• _WHAT YOU ARE ASKED TO DO_: In the forum thread on converting assembler to C, what does Donald say he bids for whenever he is asked to convert assembly to C?

• _TEXT SECTION_:

Coverting Asm to C: Metrics?

G'day All,

I'm trying to estimate the effort involved in a project converting some well structured and commented (not mine, needless to say) 8051 assembler to C. As a first estimate, naturally, I'm performing the task on a small part of the code and extrapolating. Does anyone have (or know of) any metrics for a similar project as a sanity check. Doesn't need to be 8051 to C, any non automated assembler to HLL conversion stats would be useful.

Thanks, Alf

Reply to
Alf Katz
Loading thread data ...

Hello Alf,

One mans "well documented code" is another mans "just spaghetti code".

Whenever I am asked to convert assembly to C, I bid for a redesign with documentation up front.

They way most assembly for micros are written is horrid at best.

Then.....

"But we just want to add a little extra code to ...."

This is where it will fall on its face.

Good Luck, you will need it.

donald

Reply to
Donald

I've done this sort of thing many times. I usually wind up deriving a functional spec, and maybe an architecture, from the existing assembler and re-writing clean code in C.

Even with ideal assembler, the idioms are different. With less than ideal assembler, the idioms are just plain wrong ;). I can't give you metrics; some things are hard, some things are easy.

(FWIW, I often spot a bunch of bugs in the assembler in doing such conversion exercises. But I can generally extract what the coder *intended* to do, rather than what actually happens. IOW, it's not a bad way of doing a code review and a sanity check.)

• _RECORD EXCERPTS_:
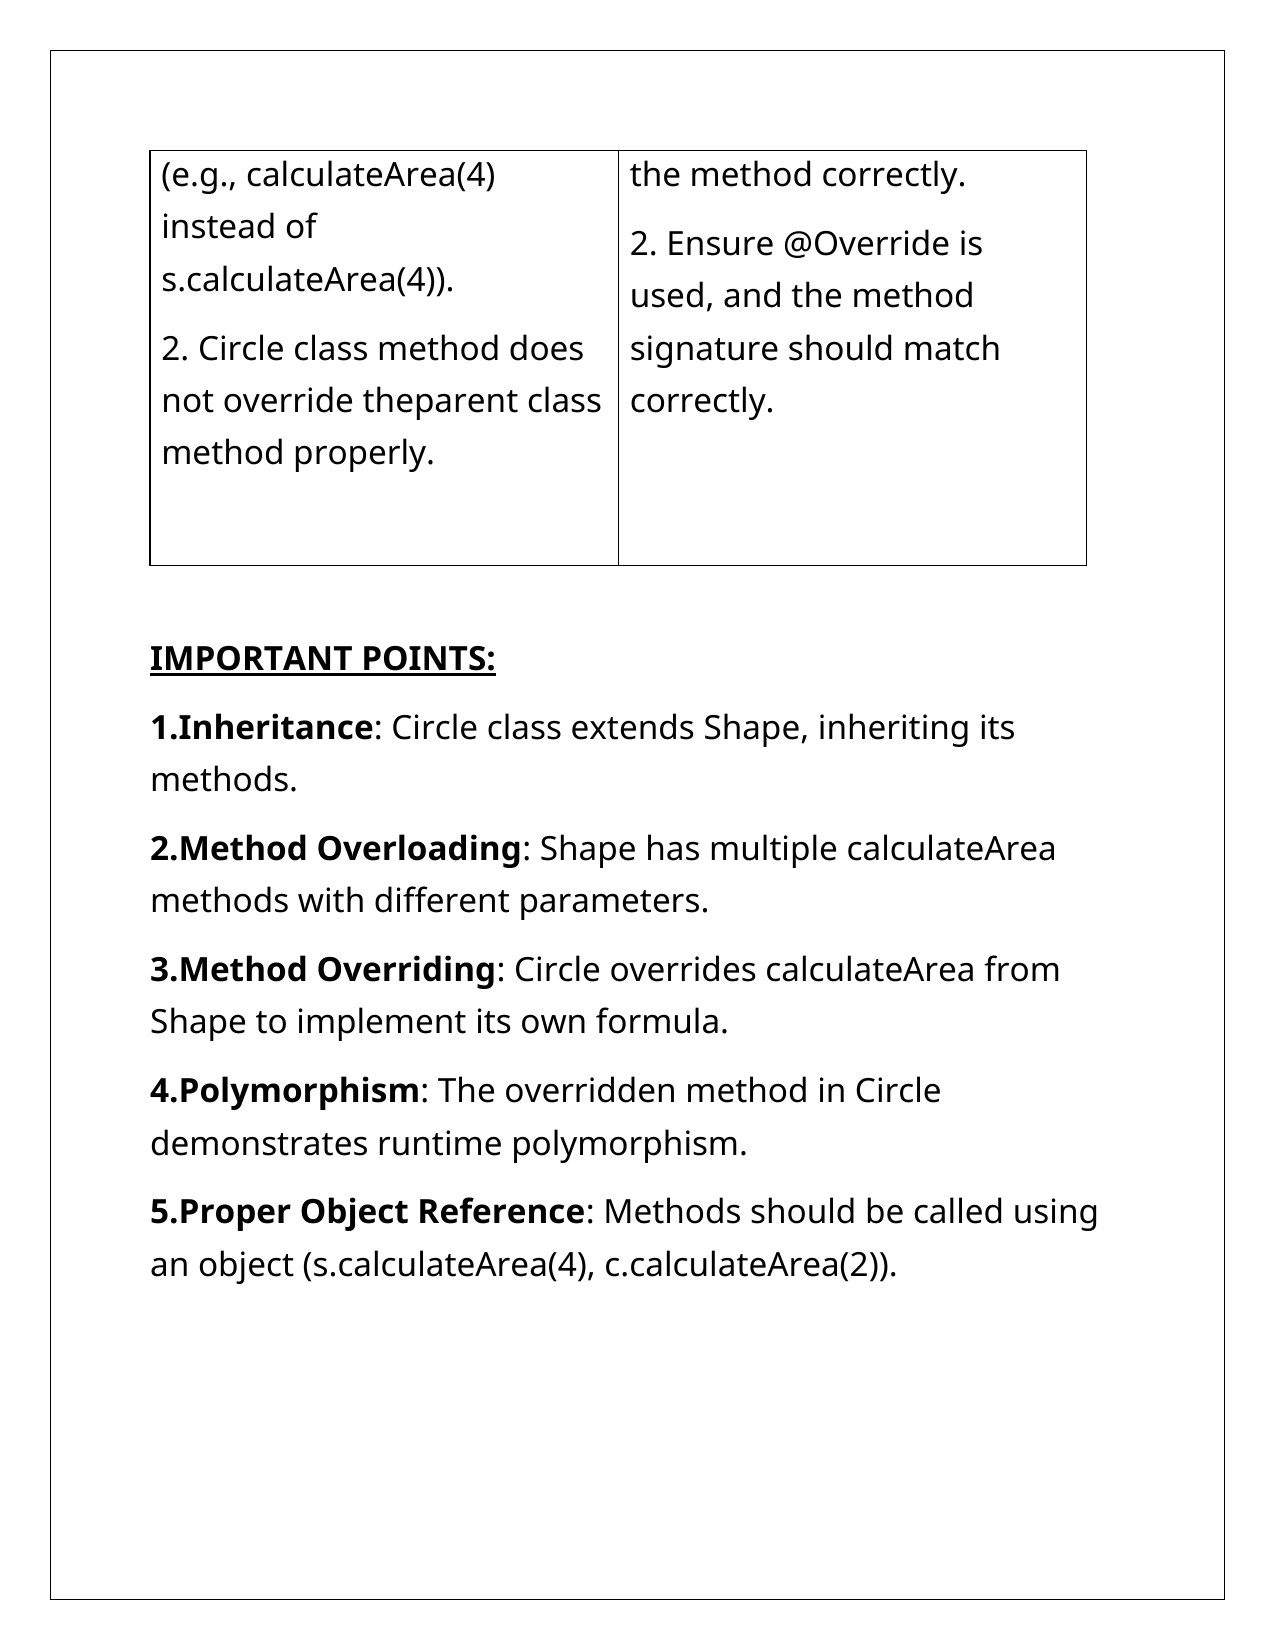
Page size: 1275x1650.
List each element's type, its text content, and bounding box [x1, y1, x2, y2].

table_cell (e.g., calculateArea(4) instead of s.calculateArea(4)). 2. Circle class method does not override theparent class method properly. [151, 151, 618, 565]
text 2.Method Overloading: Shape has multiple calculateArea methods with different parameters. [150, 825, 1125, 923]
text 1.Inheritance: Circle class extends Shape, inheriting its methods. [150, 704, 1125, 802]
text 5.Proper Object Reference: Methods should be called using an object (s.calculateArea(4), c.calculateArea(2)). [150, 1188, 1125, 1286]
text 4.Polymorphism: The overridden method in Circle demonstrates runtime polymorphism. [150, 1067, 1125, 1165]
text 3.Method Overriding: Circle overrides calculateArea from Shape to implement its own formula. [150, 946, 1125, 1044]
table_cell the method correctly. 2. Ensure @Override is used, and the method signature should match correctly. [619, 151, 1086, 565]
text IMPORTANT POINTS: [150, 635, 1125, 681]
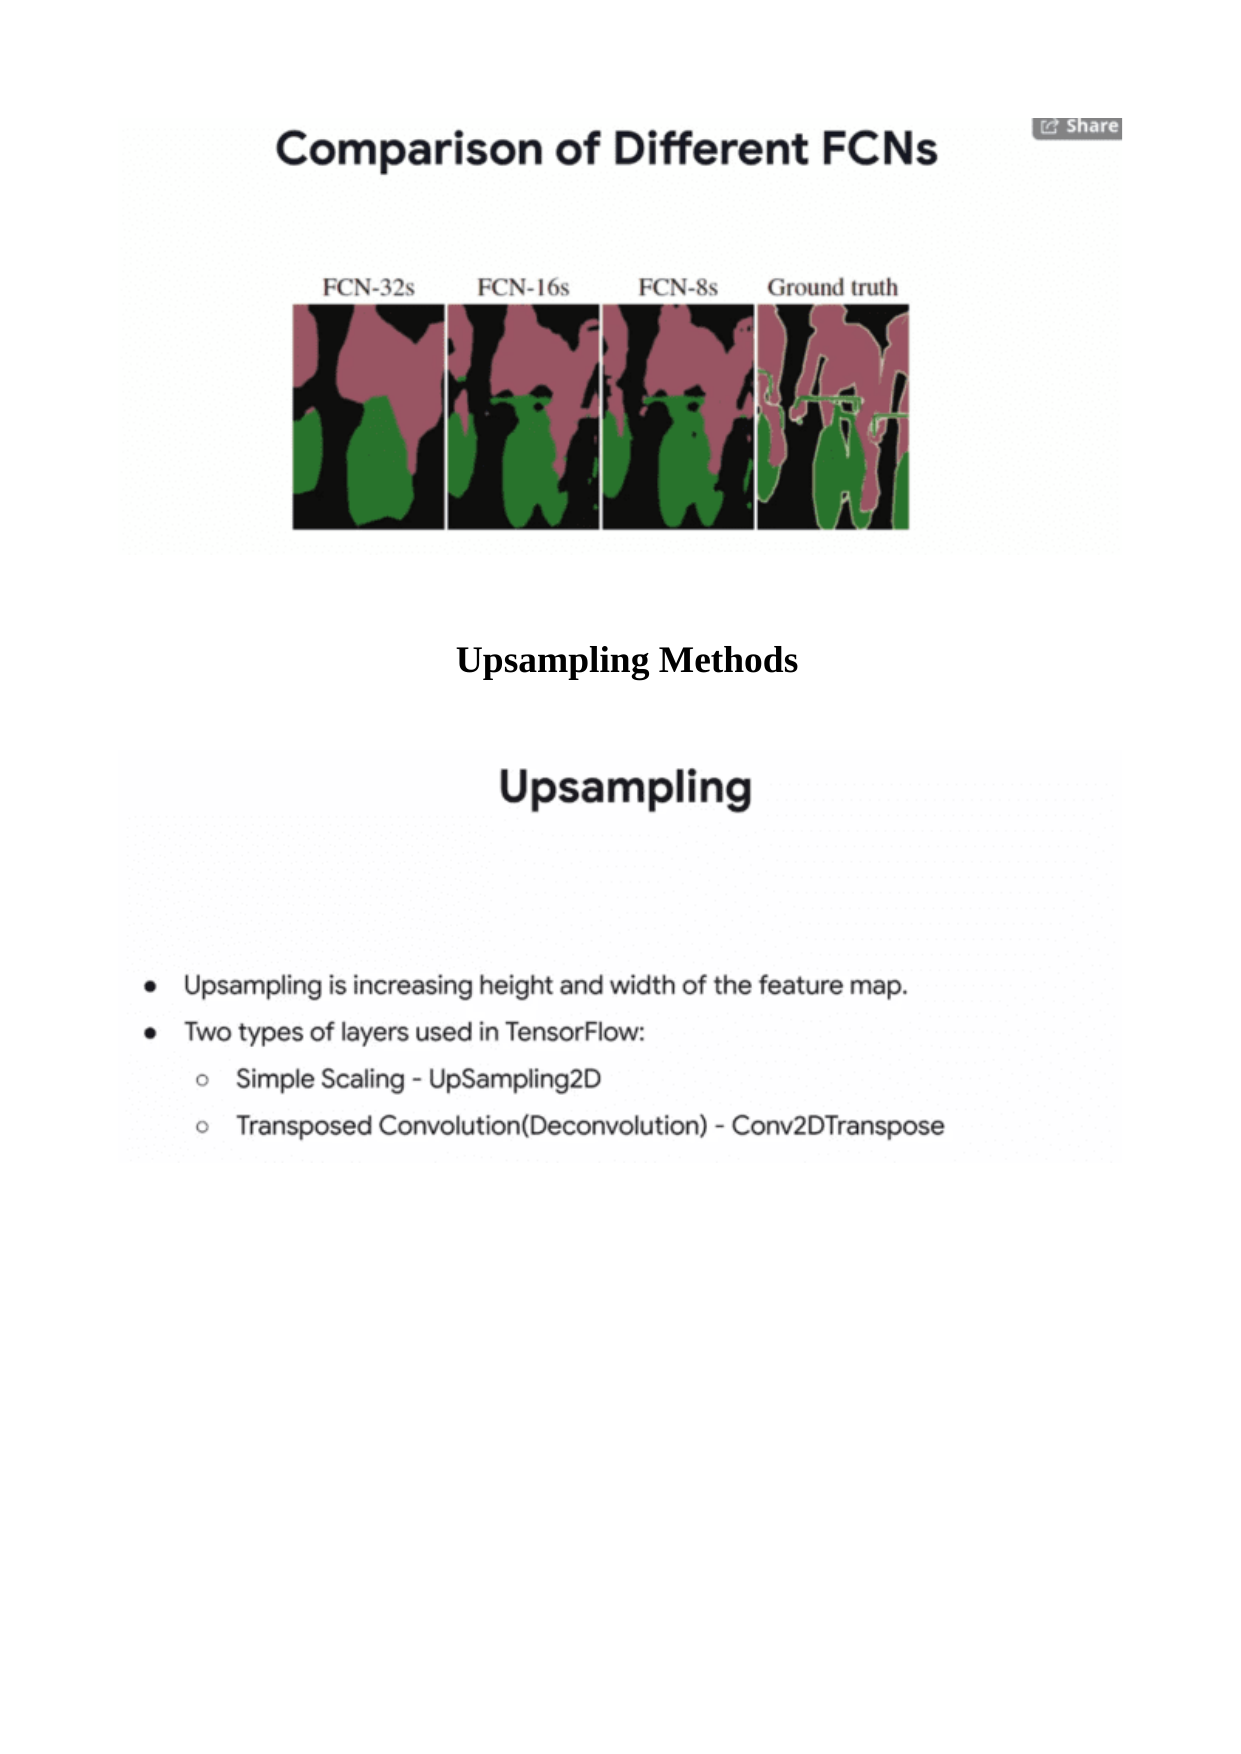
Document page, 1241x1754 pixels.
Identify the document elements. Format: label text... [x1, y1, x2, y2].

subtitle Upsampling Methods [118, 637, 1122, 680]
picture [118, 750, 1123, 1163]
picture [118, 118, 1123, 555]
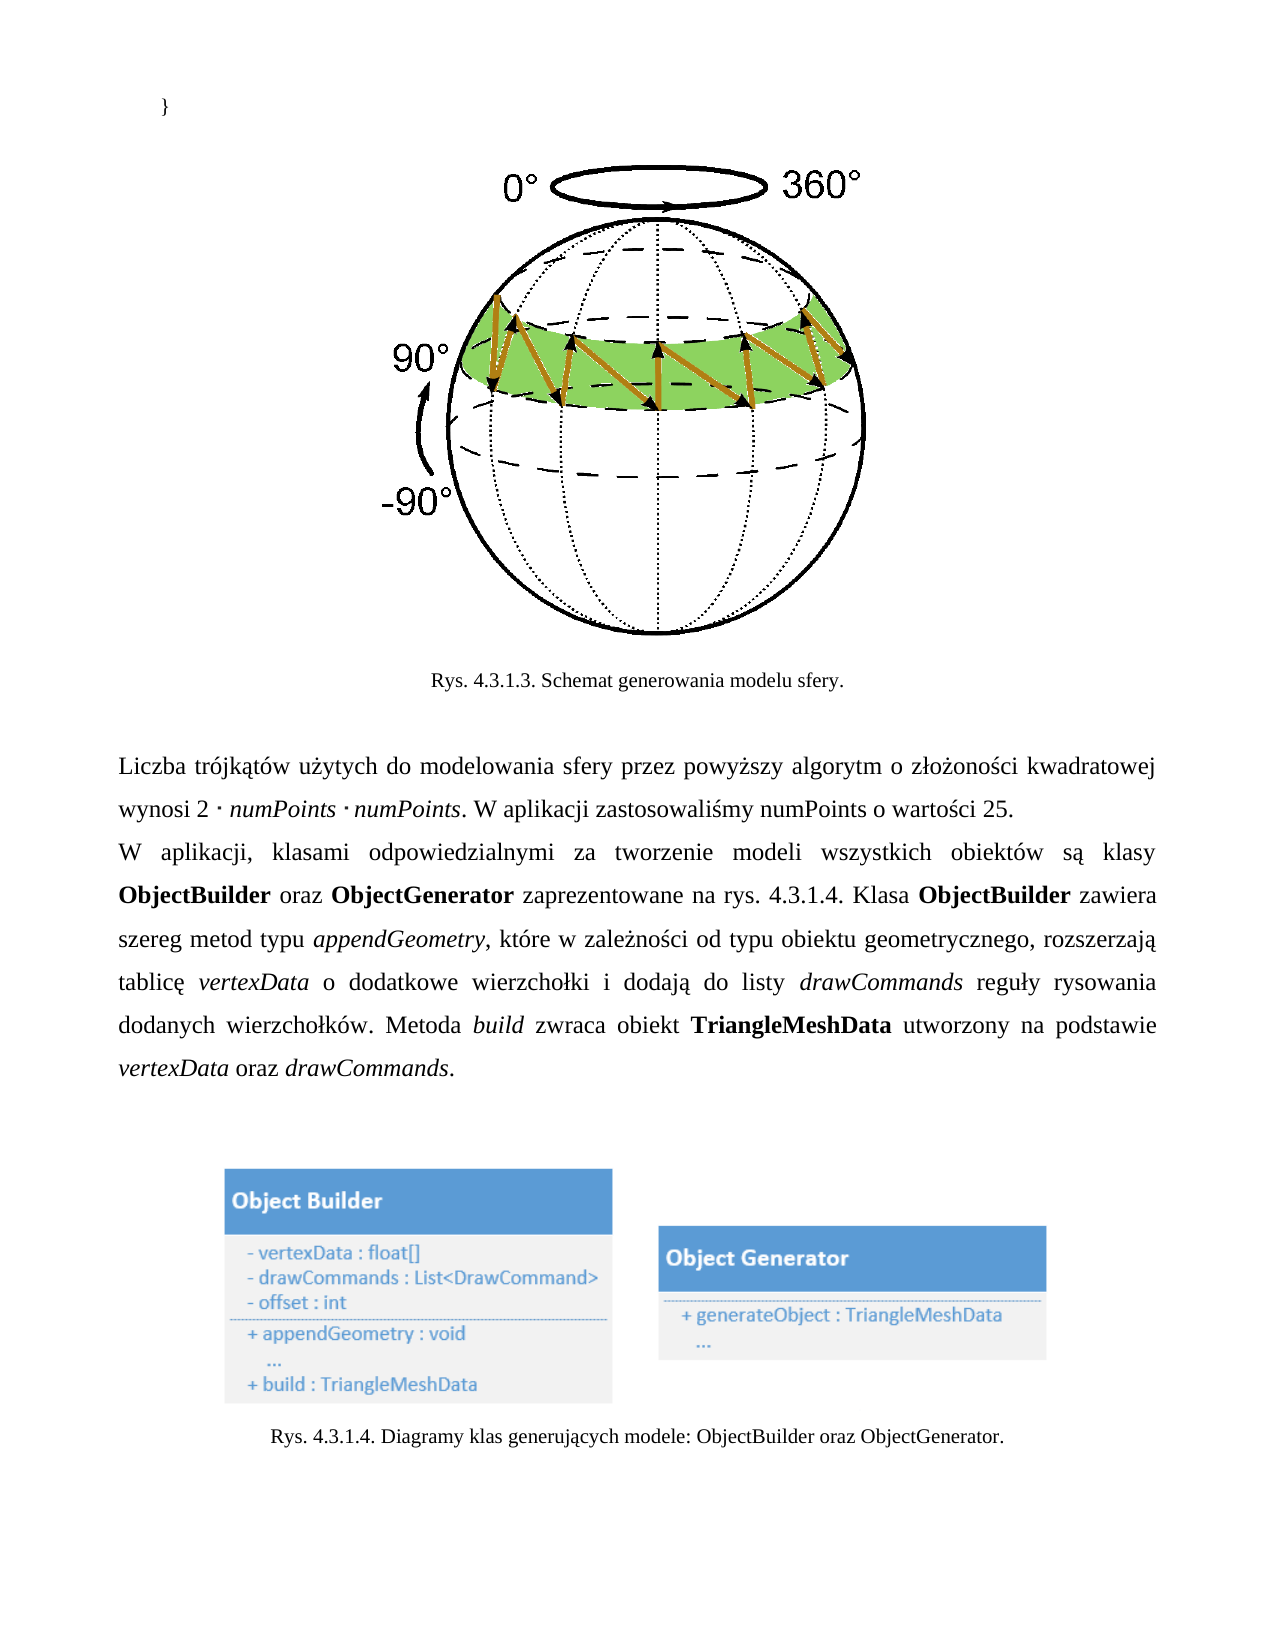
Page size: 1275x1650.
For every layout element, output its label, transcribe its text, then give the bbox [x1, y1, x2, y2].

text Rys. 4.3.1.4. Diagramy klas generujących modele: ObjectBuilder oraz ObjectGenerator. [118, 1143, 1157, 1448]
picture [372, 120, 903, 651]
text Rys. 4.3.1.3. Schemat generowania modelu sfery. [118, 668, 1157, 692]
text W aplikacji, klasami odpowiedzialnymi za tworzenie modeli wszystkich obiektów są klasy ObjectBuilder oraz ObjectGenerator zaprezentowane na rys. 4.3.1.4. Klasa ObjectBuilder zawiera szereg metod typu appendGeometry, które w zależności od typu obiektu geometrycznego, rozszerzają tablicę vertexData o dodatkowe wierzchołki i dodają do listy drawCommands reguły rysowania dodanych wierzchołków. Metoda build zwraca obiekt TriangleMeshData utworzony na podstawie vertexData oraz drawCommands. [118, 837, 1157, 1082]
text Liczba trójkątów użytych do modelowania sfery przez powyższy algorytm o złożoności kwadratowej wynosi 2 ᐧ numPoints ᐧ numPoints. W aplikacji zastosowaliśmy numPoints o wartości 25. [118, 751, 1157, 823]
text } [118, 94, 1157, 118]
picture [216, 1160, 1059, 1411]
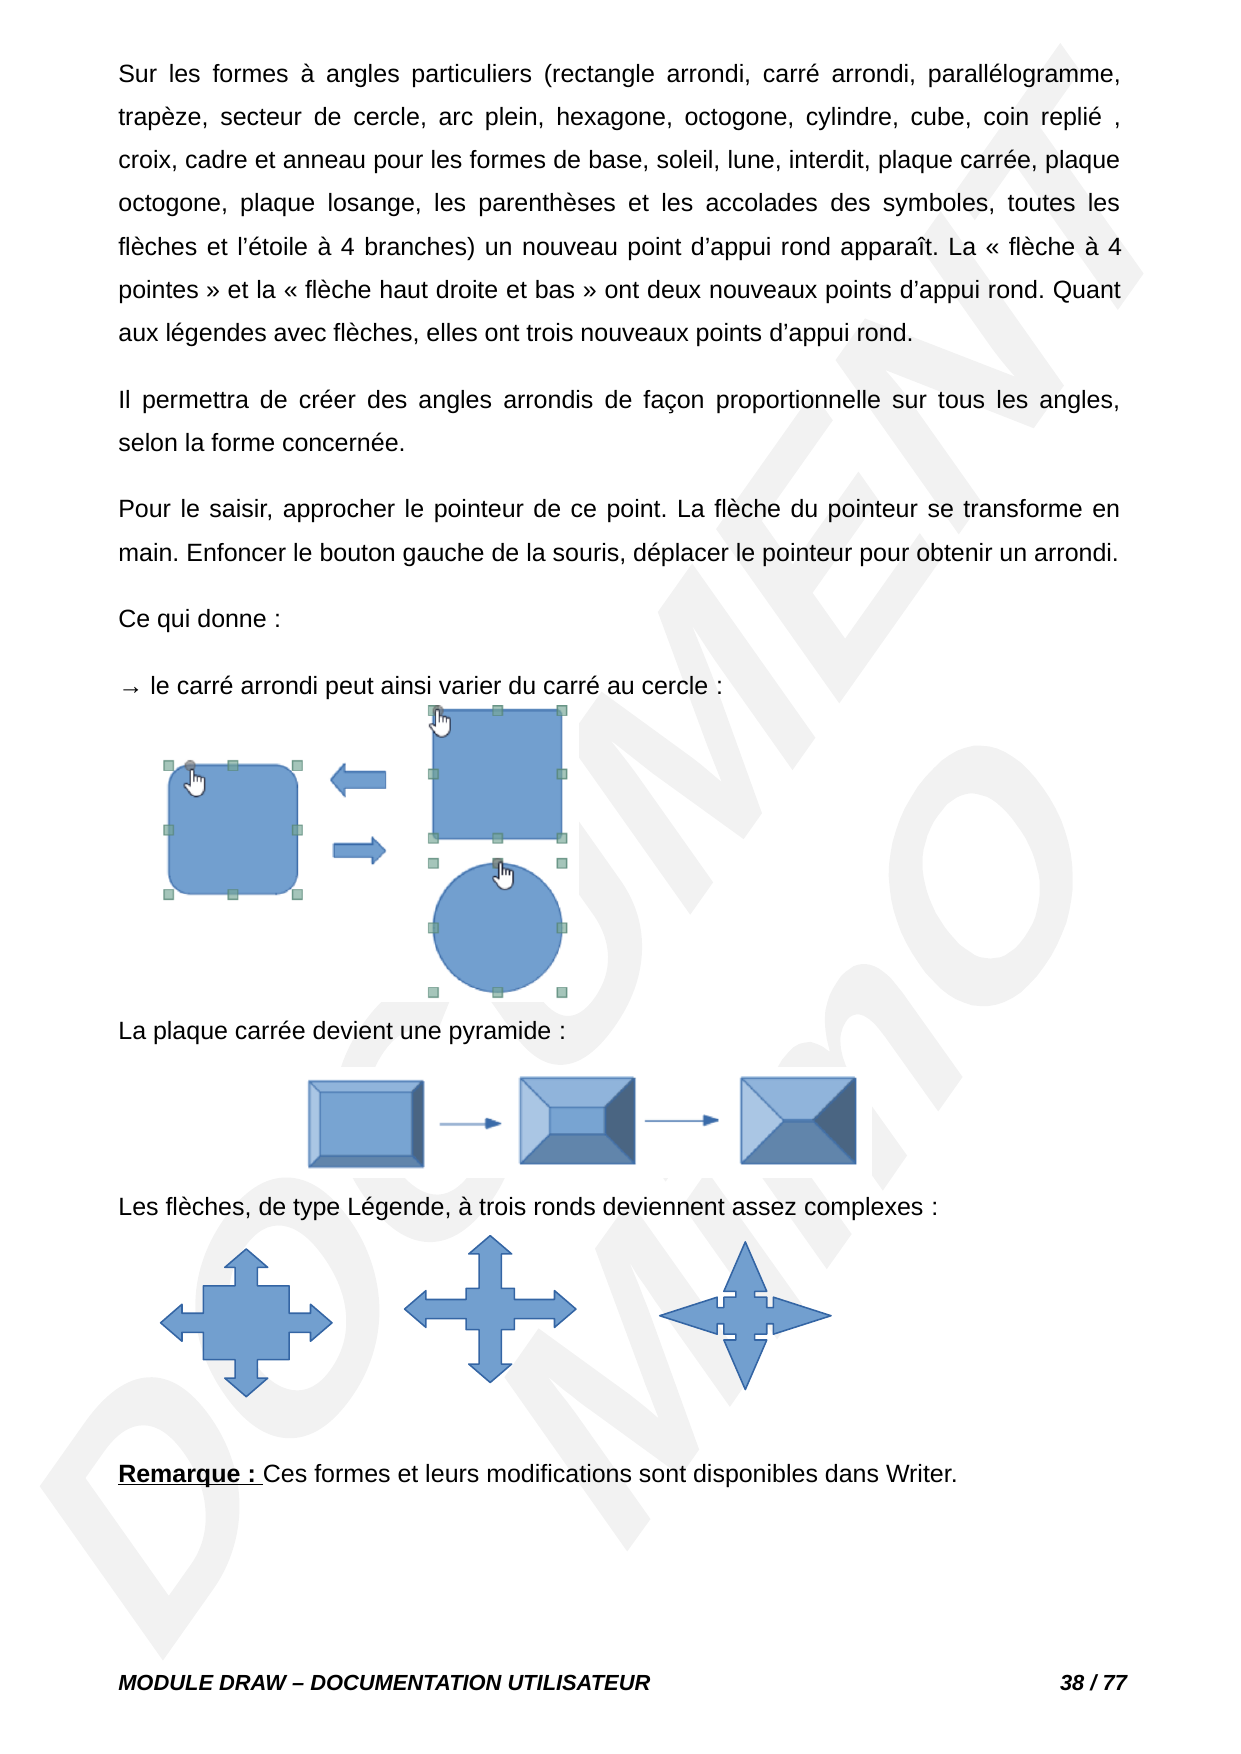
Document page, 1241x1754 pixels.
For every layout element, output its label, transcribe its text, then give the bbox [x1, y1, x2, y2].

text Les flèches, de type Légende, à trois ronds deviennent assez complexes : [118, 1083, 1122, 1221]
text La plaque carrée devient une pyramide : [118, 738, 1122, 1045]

• _FINISHED ANSWER_: A redesign with documentation up front.